From our March 2013 issue

Fordson tractor swathing with a homemade 10-foot swather built from an 8-foot binder.

By Art Klassen – Portage la Prairie, Man.

A photo of a Fordson tractor in The Senior Paper reminded me of our Fordson tractors. In the early 1920s, my parents were living with their parents in Russia. Russia was having many problems due to war. One of them was lack of food in their own country.

There was a crop in the field, but all their horses were being used for war purposes. The crop couldn’t be harvested beacuse they had no tractors. In the United States, relatives of the starving Mennonites were sending relief parcels to Russia to feed the starving families.
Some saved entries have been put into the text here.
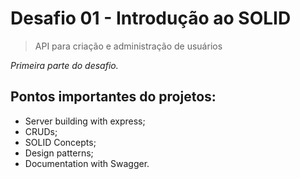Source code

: # Desafio 01 - Introdução ao SOLID

 > API para criação e administração de usuários

*Primeira parte do desafio.*

## Pontos importantes do projetos:

- Server building with express;
- CRUDs;
- SOLID Concepts;
- Design patterns;
- Documentation with Swagger.
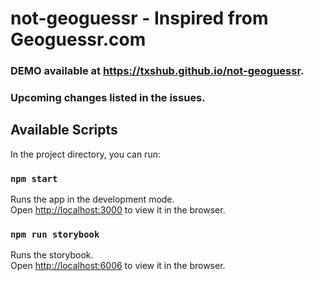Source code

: # not-geoguessr - Inspired from Geoguessr.com

### DEMO available at https://txshub.github.io/not-geoguessr.
### Upcoming changes listed in the issues.

## Available Scripts

In the project directory, you can run:

### `npm start`

Runs the app in the development mode.<br />
Open [http://localhost:3000](http://localhost:3000) to view it in the browser.

### `npm run storybook`

Runs the storybook.<br />
Open [http://localhost:6006](http://localhost:6006) to view it in the browser.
This was the start of the Mennonite Central Committee (MCC) Relief Fund.

A delegation was sent to Russia to gather information. The members decided that small tractors to replace the lack of horses would be helpful. Russia could harvest their crops and feed their starving people.

Back in the U.S., Henry Ford was contacted and asked if he could supply the MCC with a number of his little Fordson tractors for delivery to Russia. The answer came back that 90 of those tractors would be donated to MCC to help with the harvesting.

Gift was a godsend

This first private gift by Henry Ford of those tractors was a godsend. One of these tractors came to the village of Spat, where my folks lived. My dad and his brothers, as young men, helped to operate this tractor around the clock pulling a binder to help harvest the crop.

In 1925, my parents came to Canada. They got married and moved to Manitoba to farm. During that time, dad purchased an older Fordson tractor also and we used it to pull a rebuilt binder-swather too.

We purchased Ford’s new 8N tractors in 1948. It still resembled those first old Fordsons and it served very well until retirement. Ford tractors served two full generations of our family over some 90 years.

As a family, we also grew up with the Model-A Ford two-door 1929 family coupe car. In my lifetime of 84 years which also included ownership of a school bus fleet, there have been numerous Fords also that have served well.